ASC 835 Juros — Armadilhas Comuns

  • Capitalizar juros em ativos não sob desenvolvimento ativo: Se as atividades de preparação cessaram — mesmo que temporariamente por motivos que não sejam breves interrupções — a capitalização deve parar. Retomar a capitalização requer reconfirmar que todas as três condições são atendidas.
  • Aplicar incorretamente a taxa média ponderada: Quando não existe empréstimo específico, as empresas às vezes usam apenas taxas de curto prazo ou apenas de longo prazo. A abordagem correta aplica uma média ponderada de todos os empréstimos pendentes às despesas acumuladas em excesso.
  • Deixar de parar a capitalização no momento correto: A capitalização termina quando o ativo está substancialmente completo e pronto para seu uso pretendido — não quando é efetivamente colocado em serviço. Atrasar o ponto de corte infla o custo do ativo e subestima a despesa de juros do período atual.
  • Teste de impairment após capitalização: Uma vez que os juros são capitalizados no valor contábil de um ativo, esse valor contábil está sujeito a testes de impairment sob ASC 350 ou ASC 360. Para ativos intangíveis de vida indefinida, o impairment é avaliado em cada data de reporte (ASC 350-30-35-16), e um teste quantitativo compara o valor justo do ativo ao seu valor contábil — que inclui qualquer juros capitalizado (ASC 350-30-35-17).
  • Omitir juros capitalizados das projeções de fluxo de caixa: Ao testar um ativo de longa vida para recuperabilidade, os fluxos de caixa futuros devem refletir todos os custos necessários para desenvolver o ativo, incluindo juros que serão capitalizados (ASC 350-30-35-4). Excluir esse montante subestima a base de custo do ativo na análise.
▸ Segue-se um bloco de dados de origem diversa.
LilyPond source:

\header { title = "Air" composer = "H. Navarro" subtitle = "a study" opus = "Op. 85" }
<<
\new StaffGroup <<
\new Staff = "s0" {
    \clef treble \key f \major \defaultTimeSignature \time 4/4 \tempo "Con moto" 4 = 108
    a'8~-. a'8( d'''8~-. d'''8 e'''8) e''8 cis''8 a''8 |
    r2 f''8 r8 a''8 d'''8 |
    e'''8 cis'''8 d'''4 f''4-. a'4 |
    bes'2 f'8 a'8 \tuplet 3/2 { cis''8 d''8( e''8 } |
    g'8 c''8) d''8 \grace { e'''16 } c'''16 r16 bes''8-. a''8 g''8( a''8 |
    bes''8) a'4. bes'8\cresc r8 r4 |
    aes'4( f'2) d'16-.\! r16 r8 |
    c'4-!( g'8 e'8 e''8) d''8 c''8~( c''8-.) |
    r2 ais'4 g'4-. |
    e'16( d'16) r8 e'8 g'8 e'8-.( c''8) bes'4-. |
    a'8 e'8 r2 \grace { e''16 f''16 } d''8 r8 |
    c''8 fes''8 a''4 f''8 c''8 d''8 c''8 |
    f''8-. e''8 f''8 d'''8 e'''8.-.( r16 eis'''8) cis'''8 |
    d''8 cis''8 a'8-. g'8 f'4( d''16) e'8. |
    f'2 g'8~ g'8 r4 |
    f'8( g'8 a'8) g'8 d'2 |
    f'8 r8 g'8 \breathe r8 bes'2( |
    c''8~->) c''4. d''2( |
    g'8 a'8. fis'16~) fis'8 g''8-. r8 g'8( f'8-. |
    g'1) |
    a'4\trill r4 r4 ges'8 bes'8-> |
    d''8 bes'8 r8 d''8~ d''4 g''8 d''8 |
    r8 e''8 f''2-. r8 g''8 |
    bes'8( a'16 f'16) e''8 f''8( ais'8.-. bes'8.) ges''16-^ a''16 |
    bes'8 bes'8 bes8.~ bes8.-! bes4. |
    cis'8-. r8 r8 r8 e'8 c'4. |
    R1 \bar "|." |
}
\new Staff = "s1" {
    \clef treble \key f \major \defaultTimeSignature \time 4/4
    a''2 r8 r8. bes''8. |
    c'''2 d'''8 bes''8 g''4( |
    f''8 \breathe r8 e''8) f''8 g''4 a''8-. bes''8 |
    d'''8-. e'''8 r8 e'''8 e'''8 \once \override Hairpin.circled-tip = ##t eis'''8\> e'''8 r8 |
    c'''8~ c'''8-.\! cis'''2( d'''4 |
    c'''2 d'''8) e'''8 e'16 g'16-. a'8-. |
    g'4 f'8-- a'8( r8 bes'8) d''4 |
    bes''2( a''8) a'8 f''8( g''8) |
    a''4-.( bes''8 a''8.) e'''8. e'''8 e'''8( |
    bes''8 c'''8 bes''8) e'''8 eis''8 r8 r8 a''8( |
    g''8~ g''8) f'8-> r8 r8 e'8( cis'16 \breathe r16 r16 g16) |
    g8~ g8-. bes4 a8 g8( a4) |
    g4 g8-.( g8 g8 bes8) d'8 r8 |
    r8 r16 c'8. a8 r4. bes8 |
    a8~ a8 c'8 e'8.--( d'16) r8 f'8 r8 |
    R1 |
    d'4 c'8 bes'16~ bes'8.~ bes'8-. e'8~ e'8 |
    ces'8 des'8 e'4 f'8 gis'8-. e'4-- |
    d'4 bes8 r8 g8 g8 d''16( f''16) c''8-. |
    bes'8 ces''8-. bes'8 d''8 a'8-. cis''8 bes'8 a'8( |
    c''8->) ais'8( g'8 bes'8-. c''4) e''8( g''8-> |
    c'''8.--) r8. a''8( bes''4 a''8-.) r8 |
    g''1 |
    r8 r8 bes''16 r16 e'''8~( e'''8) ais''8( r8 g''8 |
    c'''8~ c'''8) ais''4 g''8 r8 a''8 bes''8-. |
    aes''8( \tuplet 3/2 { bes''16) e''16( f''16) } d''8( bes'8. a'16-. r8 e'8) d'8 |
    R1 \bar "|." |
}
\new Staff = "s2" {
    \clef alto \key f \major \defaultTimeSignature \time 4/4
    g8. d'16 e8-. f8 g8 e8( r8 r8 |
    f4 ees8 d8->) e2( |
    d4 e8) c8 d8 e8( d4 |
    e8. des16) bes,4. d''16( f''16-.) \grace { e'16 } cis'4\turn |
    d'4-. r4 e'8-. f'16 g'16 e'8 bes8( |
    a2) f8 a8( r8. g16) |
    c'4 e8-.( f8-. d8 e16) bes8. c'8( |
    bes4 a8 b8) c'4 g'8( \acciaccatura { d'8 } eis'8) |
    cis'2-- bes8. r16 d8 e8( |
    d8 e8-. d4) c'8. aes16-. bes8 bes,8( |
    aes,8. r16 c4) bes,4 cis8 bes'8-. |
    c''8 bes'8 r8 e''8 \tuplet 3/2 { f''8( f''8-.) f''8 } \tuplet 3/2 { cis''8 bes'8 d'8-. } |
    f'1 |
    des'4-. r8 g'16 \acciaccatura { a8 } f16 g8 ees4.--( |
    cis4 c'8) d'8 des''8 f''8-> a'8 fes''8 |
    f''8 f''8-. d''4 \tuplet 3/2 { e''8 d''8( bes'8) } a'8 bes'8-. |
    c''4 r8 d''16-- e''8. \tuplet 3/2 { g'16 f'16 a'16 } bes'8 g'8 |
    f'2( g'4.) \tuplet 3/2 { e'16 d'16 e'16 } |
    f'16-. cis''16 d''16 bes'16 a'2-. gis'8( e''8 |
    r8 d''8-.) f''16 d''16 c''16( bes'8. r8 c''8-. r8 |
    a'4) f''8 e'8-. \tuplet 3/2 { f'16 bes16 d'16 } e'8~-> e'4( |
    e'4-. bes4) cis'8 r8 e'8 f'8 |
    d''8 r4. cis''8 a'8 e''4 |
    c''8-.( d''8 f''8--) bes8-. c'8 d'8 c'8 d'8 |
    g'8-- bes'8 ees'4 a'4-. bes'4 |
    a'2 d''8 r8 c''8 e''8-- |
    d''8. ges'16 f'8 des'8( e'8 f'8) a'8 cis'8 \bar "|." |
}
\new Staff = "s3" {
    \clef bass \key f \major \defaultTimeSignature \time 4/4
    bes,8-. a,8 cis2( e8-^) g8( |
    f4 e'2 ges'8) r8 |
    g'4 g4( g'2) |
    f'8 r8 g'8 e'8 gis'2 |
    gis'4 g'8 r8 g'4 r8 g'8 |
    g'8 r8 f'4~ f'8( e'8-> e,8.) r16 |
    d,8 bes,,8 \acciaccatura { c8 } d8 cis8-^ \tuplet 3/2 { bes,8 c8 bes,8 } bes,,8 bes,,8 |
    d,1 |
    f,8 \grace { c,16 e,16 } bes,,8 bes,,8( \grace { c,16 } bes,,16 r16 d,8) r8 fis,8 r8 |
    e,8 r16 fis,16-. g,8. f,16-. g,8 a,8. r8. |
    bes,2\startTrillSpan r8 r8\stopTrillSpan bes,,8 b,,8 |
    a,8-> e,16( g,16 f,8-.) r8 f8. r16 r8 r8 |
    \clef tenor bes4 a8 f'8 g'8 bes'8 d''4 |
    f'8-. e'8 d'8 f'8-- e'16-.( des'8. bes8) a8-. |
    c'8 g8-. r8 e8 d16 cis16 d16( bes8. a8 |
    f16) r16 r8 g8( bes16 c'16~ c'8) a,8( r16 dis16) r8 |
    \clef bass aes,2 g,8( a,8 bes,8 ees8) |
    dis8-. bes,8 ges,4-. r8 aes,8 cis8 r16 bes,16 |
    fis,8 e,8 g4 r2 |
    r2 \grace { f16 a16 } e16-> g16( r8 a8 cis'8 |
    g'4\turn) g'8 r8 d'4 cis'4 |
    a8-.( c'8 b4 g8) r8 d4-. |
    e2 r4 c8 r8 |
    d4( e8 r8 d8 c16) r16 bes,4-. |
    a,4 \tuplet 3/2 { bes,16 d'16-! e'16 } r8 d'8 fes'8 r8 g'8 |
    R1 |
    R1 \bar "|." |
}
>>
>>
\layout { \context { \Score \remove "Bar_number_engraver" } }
ASC 835 Juros — Parágrafos Chave

  • ASC 350-40-35-1 — Identifica a fase de desenvolvimento de aplicações para software de uso interno, o ponto em que a capitalização de custos, incluindo juros, torna-se apropriada.
  • ASC 350-30-35-4 — Exige que os fluxos de caixa utilizados em testes de recuperabilidade de ativos de longa vida incluam pagamentos de juros a serem capitalizados, confirmando que juros capitalizados fazem parte da base de custo do ativo.
  • ASC 350-30-35-16 — Estabelece que ativos intangíveis de vida indefinida não são amortizados, mas devem ser testados para impairment anualmente; o valor contábil testado inclui qualquer juros capitalizado embutido no custo.
  • ASC 350-30-35-17 — Exige teste de impairment de ativos intangíveis de vida indefinida em cada data de reporte quando um evento acionador ocorre, aplicado ao valor contábil completo.
  • ASC 350-30-35-17A — Permite que uma entidade primeiro avalie fatores qualitativos para determinar se o teste de impairment quantitativo é necessário para um ativo intangível de vida indefinida.
  • ASC 350-20-35-8B — Descreve como uma perda de impairment de ágio é calculada como o excesso do valor contábil da unidade geradora de caixa sobre seu valor justo — uma medida que pode ser afetada quando juros capitalizados aumentam a base de ativos de uma unidade geradora de caixa.